We propose SatBEV, a cross-view geospatial foundation model that learns dense lane-level correspondence between satellite imagery and street-level driving observations. Instead of treating satellite images as auxiliary features for HD map construction, we train a dual-encoder architecture that aligns overhead and perspective views in a shared geometric embedding space at instance-level lane granularity.
The model is pretrained on OpenSatMap’s 38k satellite images across 60 cities using a masked autoencoder objective, then fine-tuned on the spatially aligned nuScenes and Argoverse 2 subsets with three joint objectives: contrastive satellite-BEV alignment, lane-level cross-view correspondence prediction via GPS-supervised cross-attention, and a map transfer objective that predicts ego-vehicle-frame HD maps from satellite tiles alone.
The key technical contribution is a cross-view transformer with GPS-derived positional encoding that produces dense correspondence fields mapping satellite lane pixels to BEV lane pixels, handling projective distortion and partial observability.
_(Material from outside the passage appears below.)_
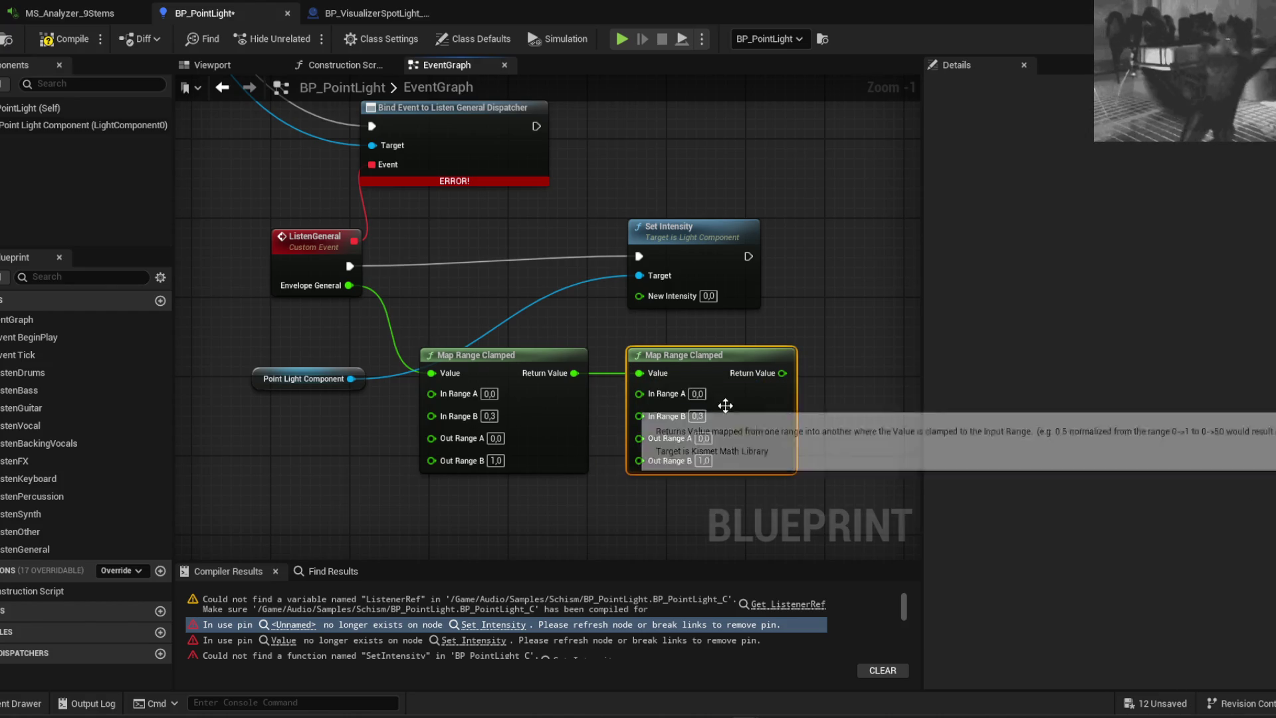
Map the duplicate from 0–1 to 0–160 into New Intensity, then compile to locate the Listener Ref error
key("Tab")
At inference, this enables HD map generation for any location with satellite coverage — no driving data or onboard sensors required.
We evaluate on zero-shot HD map prediction (IoU on nuScenes val for divider/crossing/boundary), few-shot city adaptation with 10 street-level samples, and ablations on whether OpenSatMap’s instance-level annotations improve transfer over coarse semantic labels. The baseline to beat is SatforHDMap at 50.9 IoU; the target is generalization to cities entirely absent from driving datasets.